Complications snapshot

  • Hypocalcaemia → tetany, laryngospasm, seizures, prolonged QT, cataract & basal ganglia calcification in chronic hypoparathyroidism.
  • Hypercalcaemia → nephrolithiasis, nephrocalcinosis, short QT, constipation, pancreatitis, "moans & groans," coma.
  • Chronic hyperphosphataemia (CKD) → secondary/tertiary hyperparathyroidism, renal osteodystrophy, vascular calcification.

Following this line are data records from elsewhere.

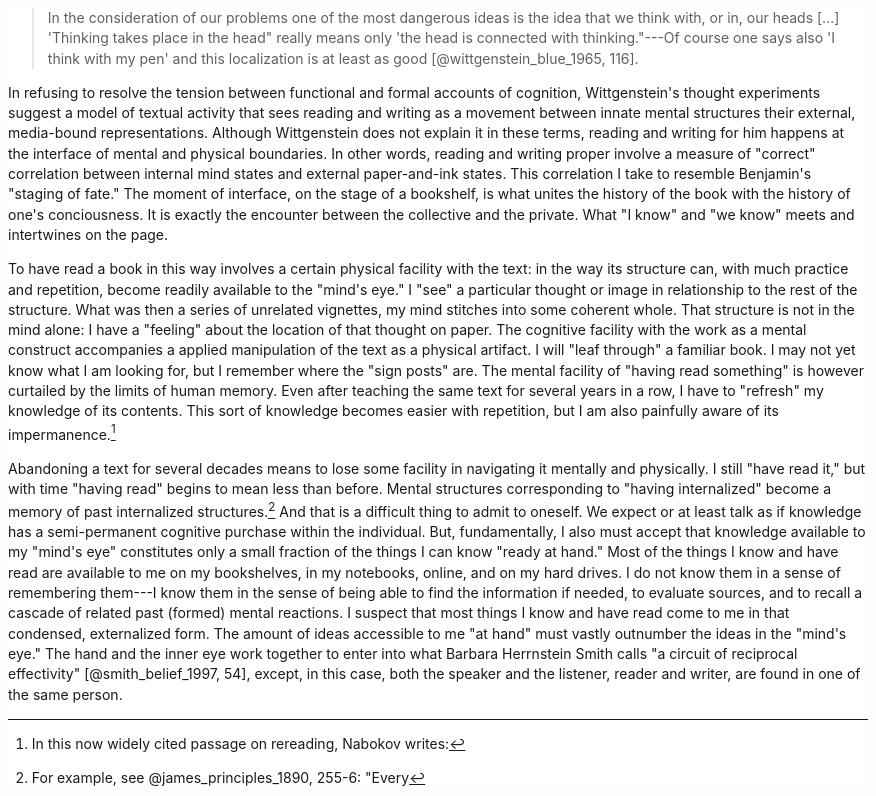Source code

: > In the consideration of our problems one of the most dangerous ideas is the
> idea that we think with, or in, our heads [...] 'Thinking takes place in the
> head" really means only 'the head is connected with thinking."---Of course
> one says also 'I think with my pen' and this localization is at least as good
> [@wittgenstein_blue_1965, 116].

In refusing to resolve the tension between functional and formal accounts of
cognition, Wittgenstein's thought experiments suggest a model of textual
activity that sees reading and writing as a movement between innate mental
structures their external, media-bound representations. Although Wittgenstein
does not explain it in these terms, reading and writing for him happens at the
interface of mental and physical boundaries. In other words, reading and
writing proper involve a measure of "correct" correlation between internal mind
states and external paper-and-ink states. This correlation I take to resemble
Benjamin's "staging of fate." The moment of interface, on the stage of a
bookshelf, is what unites the history of the book with the history of one's
conciousness. It is exactly the encounter between the collective and the
private. What "I know" and "we know" meets and intertwines on the page.

To have read a book in this way involves a certain physical facility with the
text: in the way its structure can, with much practice and repetition, become
readily available to the "mind's eye." I "see" a particular thought or image in
relationship to the rest of the structure. What was then a series of unrelated
vignettes, my mind stitches into some coherent whole. That structure is not in
the mind alone: I have a "feeling" about the location of that thought on paper.
The cognitive facility with the work as a mental construct accompanies a
applied manipulation of the text as a physical artifact. I will "leaf through"
a familiar book. I may not yet know what I am looking for, but I remember where
the "sign posts" are. The mental facility of "having read something" is however
curtailed by the limits of human memory. Even after teaching the same text for
several years in a row, I have to "refresh" my knowledge of its contents. This
sort of knowledge becomes easier with repetition, but I am also painfully aware
of its impermanence.[^ln5-nabokov]

Abandoning a text for several decades means to lose some facility in navigating
it mentally and physically. I still "have read it," but with time "having read"
begins to mean less than before. Mental structures corresponding to "having
internalized" become a memory of past internalized
structures.[^ln5-james-memory] And that is a difficult thing to admit to
oneself. We expect or at least talk as if knowledge has a semi-permanent
cognitive purchase within the individual. But, fundamentally, I also must
accept that knowledge available to my "mind's eye" constitutes only a small
fraction of the things I can know "ready at hand." Most of the things I know
and have read are available to me on my bookshelves, in my notebooks, online,
and on my hard drives. I do not know them in a sense of remembering them---I
know them in the sense of being able to find the information if needed, to
evaluate sources, and to recall a cascade of related past (formed) mental
reactions. I suspect that most things I know and have read come to me in that
condensed, externalized form. The amount of ideas accessible to me "at hand"
must vastly outnumber the ideas in the "mind's eye." The hand and the inner eye
work together to enter into what Barbara Herrnstein Smith calls "a circuit of
reciprocal effectivity" [@smith_belief_1997, 54], except, in this case, both
the speaker and the listener, reader and writer, are found in one of the same
person.


[^ln5-james-recur]: See for example @james_principles_1890, 234: "Every
[^ln5-arnold]: Bookshelves are the one thing that are notably missing from the
[^ln5-hoard]: See for example @kellett_does_2003, 458: "Emotional attachment to
[^ln5-obscured]: "The systematic doumentation of all the assemblages of goods
[^ln5-home]: On many machines the home directory will simply bare the name of
[^ln5-recursive]: See also @breuer_paradox_1993, 559-580.
[^ln5-boring]: I suspect both would make for far more boring plays than the
[^ln5-petroski]: Despite the apparent ubiquity and importance of such
[^ln5-dupont]: All materials in this section come from an online archive of
[^ln5-halbwachs]: To this one may add the related by still parallel
[^ln5-stein]: Translations are mine throughout, referenced were appropriate
[^ln5-spine]: Petroski mentions that until the modern age, it was common to
[^ln5-james]: In @james_principles_1890, 233-4 we find: "For it is obvious and
[^ln5-james-memory]: For example, see @james_principles_1890, 255-6: "Every
[^ln5-sumo]: Petroski writes: "The bookcase without a full complement of
[^ln5-interface]: I take interface, in this case, to mean something
[^ln5-nabokov]: In this now widely cited passage on rereading, Nabokov writes:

Recently asked / exam angle

  • Albumin correction formula and the alkalosis → low ionised calcium → tetany link are repeatedly tested in physiology/biochemistry MCQs.
  • Single-best-answer pattern: a table of Ca/PO₄/PTH/ALP asking you to name the disorder (memorise the comparison table above).
  • FHH vs primary hyperparathyroidism distinguished by urinary calcium (low in FHH; Ca/Cr clearance ratio < 0.01) — high-yield surgery/medicine overlap.
  • Pseudohypoparathyroidism = low Ca, high PO₄, high PTH (resistance) — a classic distractor against hypoparathyroidism.
  • Best marker of vitamin D status = 25-OH-D, while the active form = 1,25-(OH)₂-D (1-alpha hydroxylated in kidney).
  • Paget disease = isolated raised ALP, normal calcium; bone scan for extent; osteosarcoma is the dreaded complication.
  • Inferior parathyroids from the 3rd pharyngeal pouch, DiGeorge from 22q11 (3rd & 4th pouch) — embryology cross-link.
  • PTH is phosphaturic while calcitriol raises phosphate — direction of phosphate change is a favourite discriminator.
  • Mechanism of continuous vs intermittent PTH (teriparatide anabolic) and calcimimetic cinacalcet activating CaSR.

Rapid revision

  1. Ionised calcium (~50%) is the regulated, active fraction; correct total Ca by +0.8 mg/dL per 1 g/dL fall in albumin.
  2. PTH raises calcium and LOWERS phosphate (phosphaturic); calcitriol raises both.
  3. PTH stimulates renal 1-alpha hydroxylase → activates vitamin D; FGF-23 suppresses it and wastes phosphate.
  4. 25-OH-D = best status marker; 1,25-(OH)₂-D = active hormone.
  5. CaSR inactivating mutation → FHH (high Ca, low urine Ca, don't operate); activating → autosomal dominant hypocalcaemia.
  6. Alkalosis → ↓ionised Ca → tetany; Trousseau (carpopedal spasm) more specific than Chvostek.
  7. Pseudohypoparathyroidism: low Ca, high PO₄, HIGH PTH (Gsα/GNAS resistance, short 4th–5th metacarpals).
  8. Rickets/osteomalacia: ↓Ca, ↓PO₄, ↑ALP, ↑PTH; Looser zones in osteomalacia, metaphyseal cupping/fraying in rickets.
  9. X-linked hypophosphataemic rickets: PHEX → ↑FGF-23 → phosphate wasting; treat with burosumab.
  10. Paget disease: isolated very high ALP, normal Ca/PO₄; bisphosphonates DOC; osteosarcoma feared.
  11. Calcitonin (C cells, ↑Ca trigger) lowers calcium — minor in humans; marker for medullary thyroid carcinoma.
  12. Primary hyperparathyroidism: adenoma, "stones/bones/groans/moans," ↑Ca ↓PO₄ ↑PTH; parathyroidectomy curative; saline + zoledronate for acute hypercalcaemia.